Segment Start: DATA FOR REVIEW

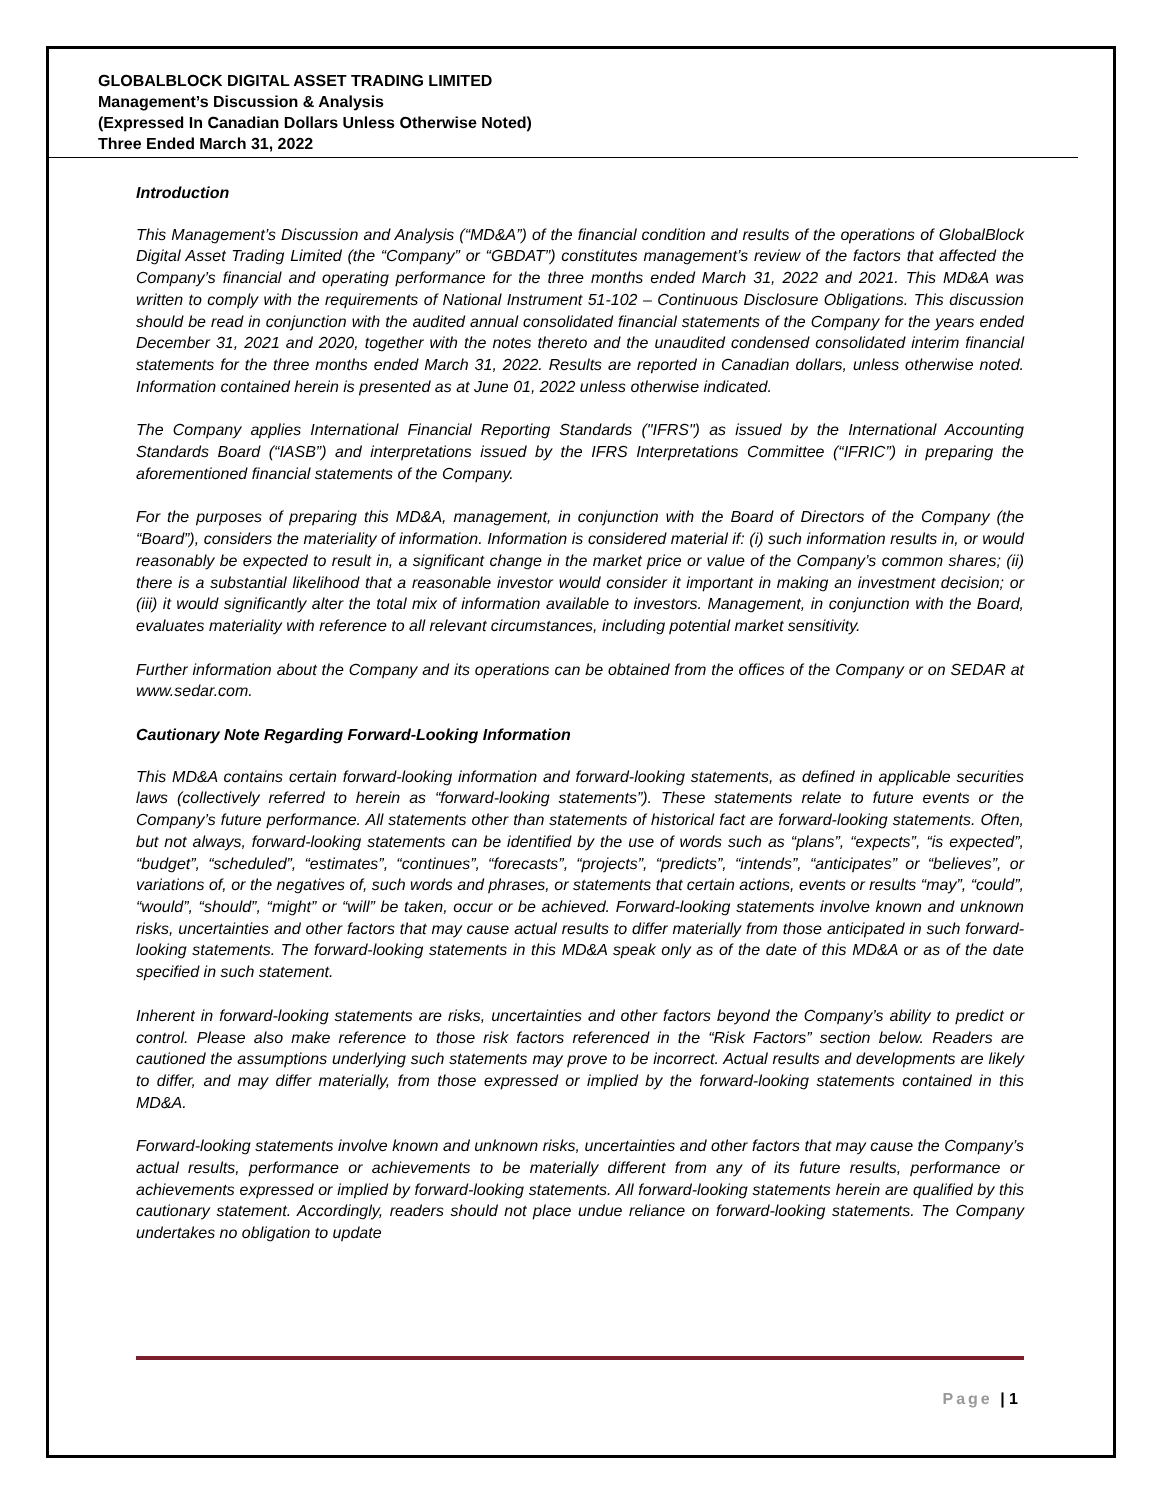GLOBALBLOCK DIGITAL ASSET TRADING LIMITED
Management’s Discussion & Analysis
(Expressed In Canadian Dollars Unless Otherwise Noted)
Three Ended March 31, 2022
Introduction
This Management’s Discussion and Analysis (“MD&A”) of the financial condition and results of the operations of GlobalBlock Digital Asset Trading Limited (the “Company” or “GBDAT”) constitutes management’s review of the factors that affected the Company’s financial and operating performance for the three months ended March 31, 2022 and 2021. This MD&A was written to comply with the requirements of National Instrument 51-102 – Continuous Disclosure Obligations. This discussion should be read in conjunction with the audited annual consolidated financial statements of the Company for the years ended December 31, 2021 and 2020, together with the notes thereto and the unaudited condensed consolidated interim financial statements for the three months ended March 31, 2022. Results are reported in Canadian dollars, unless otherwise noted. Information contained herein is presented as at June 01, 2022 unless otherwise indicated.
The Company applies International Financial Reporting Standards ("IFRS") as issued by the International Accounting Standards Board (“IASB”) and interpretations issued by the IFRS Interpretations Committee (“IFRIC”) in preparing the aforementioned financial statements of the Company.
For the purposes of preparing this MD&A, management, in conjunction with the Board of Directors of the Company (the “Board”), considers the materiality of information. Information is considered material if: (i) such information results in, or would reasonably be expected to result in, a significant change in the market price or value of the Company’s common shares; (ii) there is a substantial likelihood that a reasonable investor would consider it important in making an investment decision; or (iii) it would significantly alter the total mix of information available to investors. Management, in conjunction with the Board, evaluates materiality with reference to all relevant circumstances, including potential market sensitivity.
Further information about the Company and its operations can be obtained from the offices of the Company or on SEDAR at www.sedar.com.
Cautionary Note Regarding Forward-Looking Information
This MD&A contains certain forward-looking information and forward-looking statements, as defined in applicable securities laws (collectively referred to herein as “forward-looking statements”). These statements relate to future events or the Company’s future performance. All statements other than statements of historical fact are forward-looking statements. Often, but not always, forward-looking statements can be identified by the use of words such as “plans”, “expects”, “is expected”, “budget”, “scheduled”, “estimates”, “continues”, “forecasts”, “projects”, “predicts”, “intends”, “anticipates” or “believes”, or variations of, or the negatives of, such words and phrases, or statements that certain actions, events or results “may”, “could”, “would”, “should”, “might” or “will” be taken, occur or be achieved. Forward-looking statements involve known and unknown risks, uncertainties and other factors that may cause actual results to differ materially from those anticipated in such forward-looking statements. The forward-looking statements in this MD&A speak only as of the date of this MD&A or as of the date specified in such statement.
Inherent in forward-looking statements are risks, uncertainties and other factors beyond the Company’s ability to predict or control. Please also make reference to those risk factors referenced in the “Risk Factors” section below. Readers are cautioned the assumptions underlying such statements may prove to be incorrect. Actual results and developments are likely to differ, and may differ materially, from those expressed or implied by the forward-looking statements contained in this MD&A.
Forward-looking statements involve known and unknown risks, uncertainties and other factors that may cause the Company’s actual results, performance or achievements to be materially different from any of its future results, performance or achievements expressed or implied by forward-looking statements. All forward-looking statements herein are qualified by this cautionary statement. Accordingly, readers should not place undue reliance on forward-looking statements. The Company undertakes no obligation to update
Page | 1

Segment End: DATA FOR REVIEW

#### PROBLEM TO WORK ON:
In the data above, start at the line that has "This MD&A contains", stop after the line that has "Inherent in forward-looking", and print every line in between exactly as it stands.

#### FINAL ANSWER:
This MD&A contains certain forward-looking information and forward-looking statements, as defined in applicable securities laws (collectively referred to herein as “forward-looking statements”). These statements relate to future events or the Company’s future performance. All statements other than statements of historical fact are forward-looking statements. Often, but not always, forward-looking statements can be identified by the use of words such as “plans”, “expects”, “is expected”, “budget”, “scheduled”, “estimates”, “continues”, “forecasts”, “projects”, “predicts”, “intends”, “anticipates” or “believes”, or variations of, or the negatives of, such words and phrases, or statements that certain actions, events or results “may”, “could”, “would”, “should”, “might” or “will” be taken, occur or be achieved. Forward-looking statements involve known and unknown risks, uncertainties and other factors that may cause actual results to differ materially from those anticipated in such forward-looking statements. The forward-looking statements in this MD&A speak only as of the date of this MD&A or as of the date specified in such statement.
Inherent in forward-looking statements are risks, uncertainties and other factors beyond the Company’s ability to predict or control. Please also make reference to those risk factors referenced in the “Risk Factors” section below. Readers are cautioned the assumptions underlying such statements may prove to be incorrect. Actual results and developments are likely to differ, and may differ materially, from those expressed or implied by the forward-looking statements contained in this MD&A.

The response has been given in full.